This shared foundation means that a skill learned in one framework transfers directly to another: tool description quality matters the same way (the LLM uses the description to decide when and how to call the tool, regardless of framework); flat inputSchema designs are easier for any LLM to fill correctly; connection pooling is important in all five (the initialize handshake adds 100–500ms on every reconnect); and MCP server uptime is relevant to all five regardless of how their orchestration layers differ.
LangChain — the adapter layer and persistent connections
LangChain's MCP integration goes through langchain-mcp-adapters, a library maintained by the LangChain team. Its main abstraction is MultiServerMCPClient, an async context manager that handles transport negotiation (stdio or HTTP/SSE), the MCP handshake sequence, and tool translation. Calling await client.get_tools() returns a list of LangChain BaseTool objects where each tool's schema comes from the MCP server's inputSchema and each tool's description comes from the MCP server's tool description field.
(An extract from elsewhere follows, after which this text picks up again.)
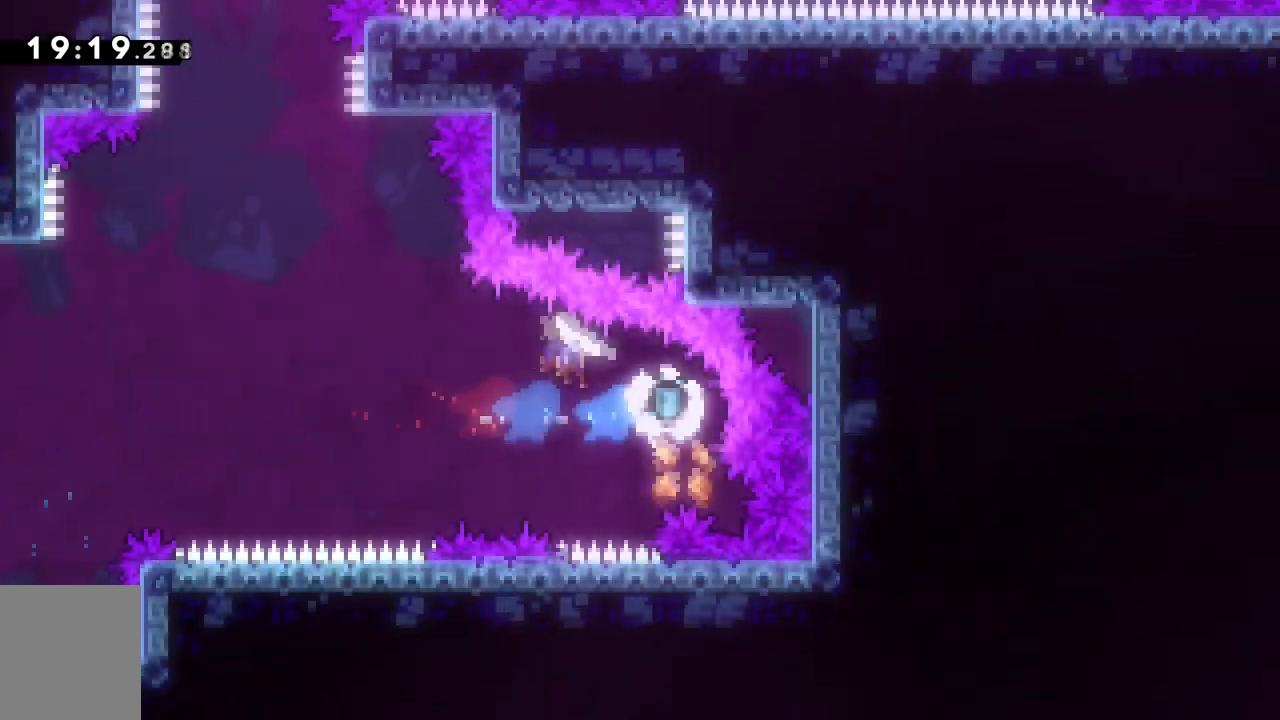
{"keys": ["dash", "w"], "events": [[300, "a", "up"], [300, "space", "up"], [300, "w", "down"], [350, "dash", "down"]]}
The most consequential production decision in a LangChain MCP integration is where in the application lifecycle you open the MultiServerMCPClient connection. The wrong answer — opening it per request inside a FastAPI endpoint handler — adds 100–500ms to every agent invocation (the initialize handshake roundtrip) and hides connection-level instability behind retry noise: if the MCP server is degraded but responding slowly, per-request reconnects cause cascading latency without ever triggering a clear error. The right answer is to open the client once at application lifespan startup:
from contextlib import asynccontextmanager
from fastapi import FastAPI
from langchain_mcp_adapters.client import MultiServerMCPClient
@asynccontextmanager
async def lifespan(app: FastAPI):
async with MultiServerMCPClient({
"search": { "url": "https://search.internal/mcp", "transport": "streamable_http" },
"db": { "command": "python", "args": ["-m", "db_mcp"], "transport": "stdio" },
}) as client:
app.state.mcp_tools = await client.get_tools()
yield # server runs here; client stays open
app = FastAPI(lifespan=lifespan)
Error propagation in LangChain works through ToolException. When an MCP tool call returns isError: true or the MCP connection itself fails, the adapter raises a ToolException, which the AgentExecutor or create_react_agent injects back into the agent's observation step. This means MCP errors become observations in the ReAct loop — the LLM sees the error text and can decide to retry with different parameters, try an alternative tool, or report failure. The practical implication is that a flapping MCP server (intermittently returning errors) produces a lot of expensive LLM retry traffic before any human notices the failure.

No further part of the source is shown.